In the previous blog post, I wrote about unique issues surrounding performing artists and the reluctance to seek medical help. Part 2 will tackle issues that are specific to each discipline: dance, music, and vocal arts.

Dancers are a special crowd. They have good kinesthetic sense – the sense of movement and knowing where their bodies are in space. I have two left feet and it takes me forever to learn choreography (my medical school experience was peppered with variety shows; perhaps that’s for another blog post). Dancers don’t have that problem. They know how to move and love doing so. Anyway, I digress. Dancers have to look good while dancing – their lines have to be clean, sharp, graceful, whatever the choreographer wants… and they know how to embody the choreographer’s vision of beauty. In addition to moving the body beautifully (the aesthetic), dancers also have to be athletic. They have to be in excellent physical condition and have the endurance needed to continuously move their bodies for extended amounts of time. Dancers typically thinks of themselves as artists instead of athletes, yet they have similar physical and nutritional needs with athletes.

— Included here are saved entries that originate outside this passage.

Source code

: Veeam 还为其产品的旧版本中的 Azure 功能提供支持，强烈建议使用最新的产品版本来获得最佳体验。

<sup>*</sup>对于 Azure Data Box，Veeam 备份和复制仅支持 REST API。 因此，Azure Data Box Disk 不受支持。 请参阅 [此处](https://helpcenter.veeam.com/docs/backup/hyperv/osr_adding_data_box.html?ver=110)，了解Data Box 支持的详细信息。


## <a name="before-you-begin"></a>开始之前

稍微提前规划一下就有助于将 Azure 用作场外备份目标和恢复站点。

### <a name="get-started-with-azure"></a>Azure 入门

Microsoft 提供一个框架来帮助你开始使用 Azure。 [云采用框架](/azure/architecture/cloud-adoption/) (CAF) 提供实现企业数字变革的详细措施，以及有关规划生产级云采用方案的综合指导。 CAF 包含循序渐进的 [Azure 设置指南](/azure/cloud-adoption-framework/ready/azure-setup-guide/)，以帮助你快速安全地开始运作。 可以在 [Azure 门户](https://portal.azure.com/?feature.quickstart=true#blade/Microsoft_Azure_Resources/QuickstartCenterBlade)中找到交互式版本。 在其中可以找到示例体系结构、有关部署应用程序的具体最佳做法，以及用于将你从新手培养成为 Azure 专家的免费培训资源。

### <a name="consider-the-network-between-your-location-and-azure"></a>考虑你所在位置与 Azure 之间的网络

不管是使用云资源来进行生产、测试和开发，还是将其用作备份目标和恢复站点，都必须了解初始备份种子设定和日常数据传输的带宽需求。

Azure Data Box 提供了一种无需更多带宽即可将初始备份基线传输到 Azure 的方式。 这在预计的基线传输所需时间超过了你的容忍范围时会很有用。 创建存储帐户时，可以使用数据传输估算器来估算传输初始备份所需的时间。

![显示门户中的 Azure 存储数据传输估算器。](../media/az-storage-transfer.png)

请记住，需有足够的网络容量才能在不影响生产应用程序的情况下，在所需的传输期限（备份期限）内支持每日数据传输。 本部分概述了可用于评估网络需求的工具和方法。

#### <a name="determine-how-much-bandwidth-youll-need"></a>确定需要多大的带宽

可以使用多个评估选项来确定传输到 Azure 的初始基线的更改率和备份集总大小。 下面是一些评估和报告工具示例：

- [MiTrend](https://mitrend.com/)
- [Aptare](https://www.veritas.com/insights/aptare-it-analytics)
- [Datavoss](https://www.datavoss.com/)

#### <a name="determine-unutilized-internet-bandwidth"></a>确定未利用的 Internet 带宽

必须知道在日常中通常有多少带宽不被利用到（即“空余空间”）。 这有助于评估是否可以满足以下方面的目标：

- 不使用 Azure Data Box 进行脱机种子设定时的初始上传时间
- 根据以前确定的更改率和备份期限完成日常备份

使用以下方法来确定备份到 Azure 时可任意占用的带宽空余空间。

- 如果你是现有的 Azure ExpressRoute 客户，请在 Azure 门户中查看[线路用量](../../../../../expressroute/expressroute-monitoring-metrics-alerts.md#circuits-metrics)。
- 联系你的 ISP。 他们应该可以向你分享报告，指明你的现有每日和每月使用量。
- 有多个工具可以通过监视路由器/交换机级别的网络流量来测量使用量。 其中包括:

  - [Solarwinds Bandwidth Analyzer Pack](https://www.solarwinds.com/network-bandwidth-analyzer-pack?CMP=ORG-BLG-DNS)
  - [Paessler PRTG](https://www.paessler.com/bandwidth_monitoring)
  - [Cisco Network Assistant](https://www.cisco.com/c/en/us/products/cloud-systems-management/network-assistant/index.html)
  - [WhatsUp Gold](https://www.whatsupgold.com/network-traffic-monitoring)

Musicians have been called small muscle athletes. They work their finger flexors and extensors a lot more than the ordinary person – these are the muscles that help you grasp and let go of things, type on a keyboard and do all the neat stuff fingers do. To be able to do this for long periods of time takes a lot of practice and endurance. Unfortunately – and this is from personal experience – musicians would rather make music instead of exercising. I’m guilty of that. So while the fingers get wonderfully developed, the rest of the body isn’t in very good condition. It can affect technique and cause aches and pains elsewhere (for example, neck and back pain during sitting or standing for long periods of time). The other big issue with musicians is noise-induced hearing loss – we’ve heard stories about rock stars going deaf because of the constant exposure to loud music, but orchestral musicians have this problem too (imagine sitting in an orchestra onstage, with the trumpets right behind you – that’s loud!).

Next up, the vocal arts: singers, actors, broadcasters and other people who use their voice for a living. With these folks, they should ideally be in the best general physical condition possible. Your body is your instrument. Voice does not just involve body parts from the neck up. Breath support (your muscles of respiration pushing air from the lungs up through vocal cords and your mouth) and posture can affect vocal quality. Doing this for extended periods of time means vocal artists must possess the endurance to keep going; being physically fit definitely helps. I will defer to my ENT (ear-nose-throat) colleagues for most of the problems in vocalists, but if there’s nothing wrong with the person’s anatomy from the neck up, perhaps there’s something to investigate in other body parts which are also involved in voice production: the core/trunk muscles, diaphragm, and other parts of the musculoskeletal system that hold you upright.